“I don’t know any writer who’s happy. But what else is there to do?”
— Natalie Goldberg’s friend Eddie, quoted in Thunder and Lightning : Cracking Open the Writer’s Craft
I’ve been working on a white paper this week, and am going through the dreaded Writing Process.
Since I began this full-time word wrangling gig last November I’ve been observing my writing processes, and this seems to be how I do it:
- Receive assignment
- Diligently perform necessary background work (research, interviews, etc.)
- Procrastinate
- Review background materials in a desultory way, get bored, resort to skimming
- Resume procrastinating
- Deadline now very near: attack background materials again, desperately trying to wring a coherent narrative from them
- Flounder hopelessly
- Panic
- Just before the piece is due, everything snaps into place; enter strange Zen state of calm and exhilaration
- Write draft
I find this process hateful, and am trying to change it into something…sane. But the possibility that this is simply how I work haunts me. Maybe floundering hopelessly is a necessary stage for me. Maybe I need the irrational panic. Maybe all that procrastination gives my subconscious a chance to do whatever it does that allows me to write that draft in one adrenaline-fueled last-minute burst.
This is the weird thing about writing, as opposed to other kinds of work: I don’t really understand how I do what I do. Maybe I’ll figure it out someday.

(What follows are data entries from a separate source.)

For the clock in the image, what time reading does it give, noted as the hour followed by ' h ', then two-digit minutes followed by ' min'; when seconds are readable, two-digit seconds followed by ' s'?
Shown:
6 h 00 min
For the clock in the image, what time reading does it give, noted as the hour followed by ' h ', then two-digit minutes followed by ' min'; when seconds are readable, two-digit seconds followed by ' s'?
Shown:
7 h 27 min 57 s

I was thinking about my high school journalism teacher the other day, and realized with a shock that I was excatly the same way back them. Oy.
Honestly, I think that’s the writing process for many of us. I have the exact same process–with the exception of a few games of spider solitaire thrown in for good measure.

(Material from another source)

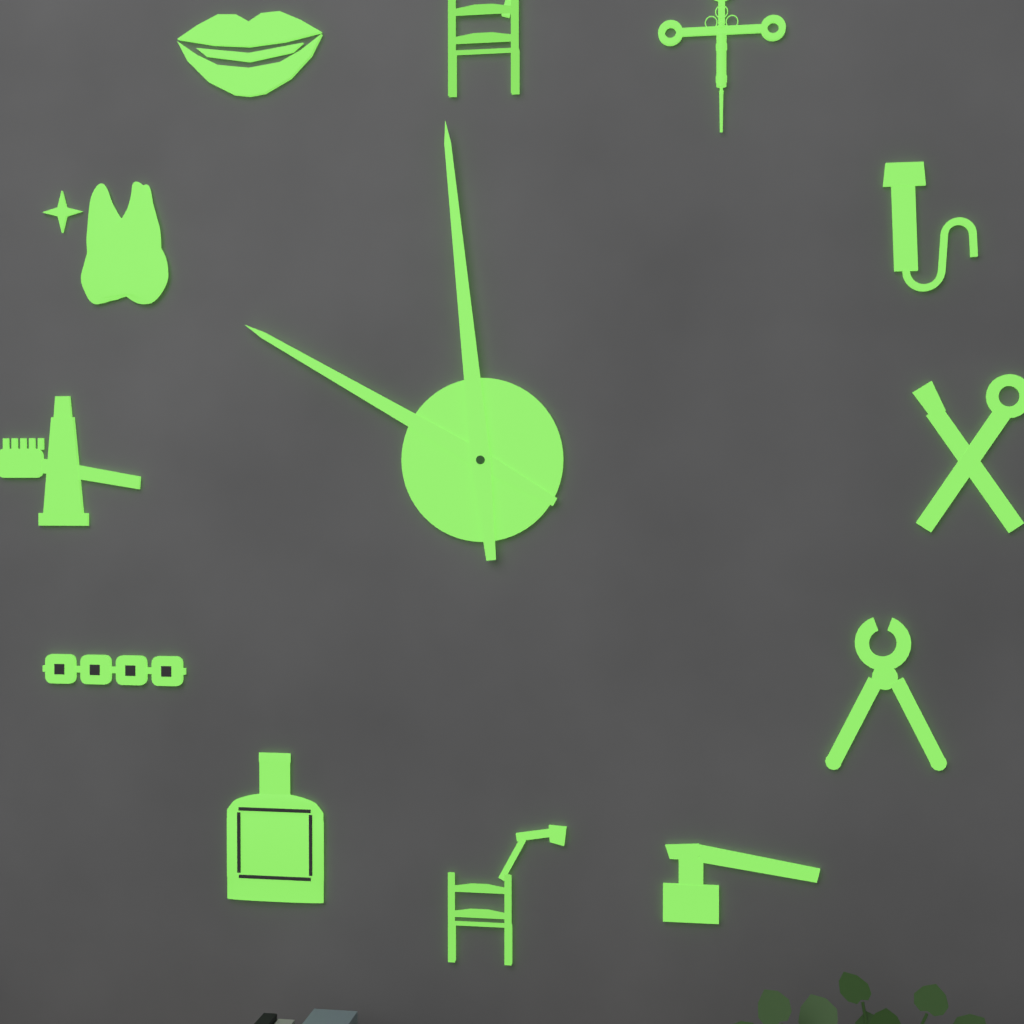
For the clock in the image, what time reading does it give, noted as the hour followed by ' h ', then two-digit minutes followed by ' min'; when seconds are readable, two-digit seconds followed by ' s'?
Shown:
9 h 59 min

Most writers I know also have a love/hate relationship with it. Can’t remember who said, “I hate writing, but love to have written.” It’s true. And I don’t know about you, but I’ve never felt as though I had a choice in the matter. I always knew I’d be a writer.
Sigh.
Heh. I can’t remember who said it originally, but, “I hate writing, but love to have written” was essentially George R.R. Martin’s answer to my question to him about what aspect of writing he enjoys. He said he didn’t enjoy writing at all; and if there was one single thing he could think of to do for a living besides writing, he’d do it.